The box i am using for this now is a i5 with 8 or 16Mb ram (i forget, not in front of the machine right now) and some pretty standard 750gb SATA drives. some of the data rendering takes up to 10 minutes on this machine, and i need something faster.


For gaming, it won't be very intensive, juist want to run current games on at least reasonable settings, but i will be getting a top-shelf GeForce card.

budget is flexible, but i am not going to get twin $4,000 Xeons :/

So my question is: all things being equal, at, say an $1000 price point, would twin X5??? xeons be faster for this kind of work than a single i7? Could i still play games with the xeons (understanding that most games dont multithread/multicore well) ofc, i would be upgrading memory and HDD as well, just asking what CPU to base this off of.

Thanks!
 
Get an SSD that is big enough to hold your OS stuff, your programs, and whatever data you are using on it. You probably want 256 GBs or 512 GBs.

Also, look into whether or not the programs you will be using are capable of using GPGPU capabilities (might also say CUDA somewhere). If so the ATI video cards will help your programs to run faster more than Nvidia cards will most likely. If it says CUDA on there then it only works with Nvidia, though.
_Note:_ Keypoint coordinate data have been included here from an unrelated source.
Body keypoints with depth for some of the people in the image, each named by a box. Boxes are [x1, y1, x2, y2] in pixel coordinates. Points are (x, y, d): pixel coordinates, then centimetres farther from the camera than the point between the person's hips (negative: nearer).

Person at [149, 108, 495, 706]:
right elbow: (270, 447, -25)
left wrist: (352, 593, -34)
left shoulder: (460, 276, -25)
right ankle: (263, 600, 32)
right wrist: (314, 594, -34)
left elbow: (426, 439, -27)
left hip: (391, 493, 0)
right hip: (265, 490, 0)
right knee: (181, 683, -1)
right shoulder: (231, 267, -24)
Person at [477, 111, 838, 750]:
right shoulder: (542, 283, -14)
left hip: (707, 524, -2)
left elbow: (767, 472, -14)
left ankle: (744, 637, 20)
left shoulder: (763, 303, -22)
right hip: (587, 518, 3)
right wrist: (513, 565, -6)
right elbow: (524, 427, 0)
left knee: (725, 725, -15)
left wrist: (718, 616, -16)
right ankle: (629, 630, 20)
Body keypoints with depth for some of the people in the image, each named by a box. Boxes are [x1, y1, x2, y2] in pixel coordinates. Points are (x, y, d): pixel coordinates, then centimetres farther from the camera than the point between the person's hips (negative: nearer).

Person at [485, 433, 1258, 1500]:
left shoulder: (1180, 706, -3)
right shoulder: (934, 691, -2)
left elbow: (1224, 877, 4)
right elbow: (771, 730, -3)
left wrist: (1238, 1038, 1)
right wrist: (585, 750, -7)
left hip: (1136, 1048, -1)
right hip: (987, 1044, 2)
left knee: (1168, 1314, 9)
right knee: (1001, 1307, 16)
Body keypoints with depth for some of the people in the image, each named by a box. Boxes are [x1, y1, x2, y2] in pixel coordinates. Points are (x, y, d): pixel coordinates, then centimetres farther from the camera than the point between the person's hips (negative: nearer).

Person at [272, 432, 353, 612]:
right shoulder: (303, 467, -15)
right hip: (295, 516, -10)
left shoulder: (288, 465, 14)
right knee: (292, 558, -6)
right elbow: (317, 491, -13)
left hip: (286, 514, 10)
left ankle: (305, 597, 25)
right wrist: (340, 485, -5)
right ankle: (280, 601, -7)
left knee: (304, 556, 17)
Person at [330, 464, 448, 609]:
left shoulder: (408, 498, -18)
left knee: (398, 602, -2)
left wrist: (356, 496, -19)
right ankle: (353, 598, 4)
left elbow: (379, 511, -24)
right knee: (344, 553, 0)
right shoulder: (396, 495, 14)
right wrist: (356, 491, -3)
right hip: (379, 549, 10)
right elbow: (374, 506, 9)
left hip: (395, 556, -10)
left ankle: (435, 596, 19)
This is important to you, because video cards are worth about a dozen processors at least. If you can use your video card to do some of the number crunching it will be like buying 10 computers instead of 1. you want to make use of that if at all possible and radar/geological stuff would seem like the sort of thing where the makers would want to implement this.

I think I would take the dual Xeons for 1000 per over a single 3770k if it were me. The number crunching stuff probably is well threaded (verify this, though) and the video cards do most of the work for gaming anyway. Since this is primarily a work PC with some gaming I would definitely take the option that orients more towards the work aspect, in this case the Xeons.
 
>I think I would take the dual Xeons for 1000 per over a single 3770k if it were me.

i was asking one $1000 i7 or two $500 xeons. it's kind of hard to compare what i would be getting from an i7 vs two x5000 series xeons. i am prepared to spend around $1500 on cpu's but i cant tell what would be the best value. I have been checking the sites for the programs i will be using. no mention of multi/hyperthreading. nor CUDA or gpgpu

thanks for the replies.


edit: i can't spell...
 
Assuming your number crunching is multithreaded, I'd go with the dual socket system. You'll get quite a bit more raw computational power that way, as well as more RAM capability as well.
 
I don't know any sites where I can directly compare the power of the two setups.

Also, try asking on the forums of the makers of those programs what they would suggest out of the two options.